*SUPPLIED MATERIAL*.
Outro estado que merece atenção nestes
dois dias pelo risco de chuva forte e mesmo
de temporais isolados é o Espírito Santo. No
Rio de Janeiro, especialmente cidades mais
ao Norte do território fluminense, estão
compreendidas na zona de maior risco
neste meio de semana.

---

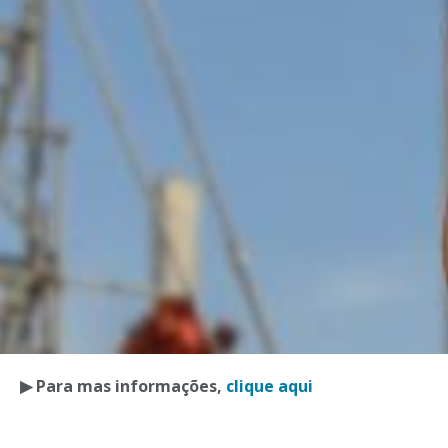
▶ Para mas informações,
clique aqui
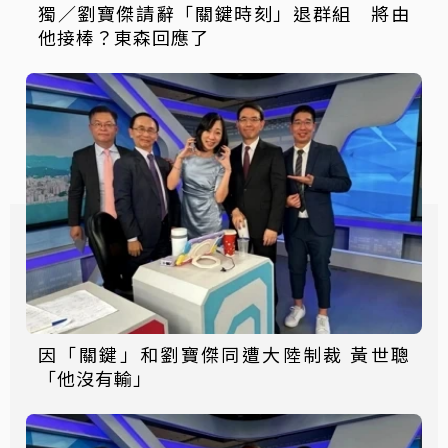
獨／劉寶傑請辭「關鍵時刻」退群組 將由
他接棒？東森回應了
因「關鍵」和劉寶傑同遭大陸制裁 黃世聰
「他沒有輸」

*WHAT THIS TASK INVOLVES*. Return, unchanged, the stretch of the records from the line containing "Outro estado que merece atenção nestes" through the line containing "neste meio de semana.".

*SOLUTION FOR THIS EXERCISE*.
Outro estado que merece atenção nestes
dois dias pelo risco de chuva forte e mesmo
de temporais isolados é o Espírito Santo. No
Rio de Janeiro, especialmente cidades mais
ao Norte do território fluminense, estão
compreendidas na zona de maior risco
neste meio de semana.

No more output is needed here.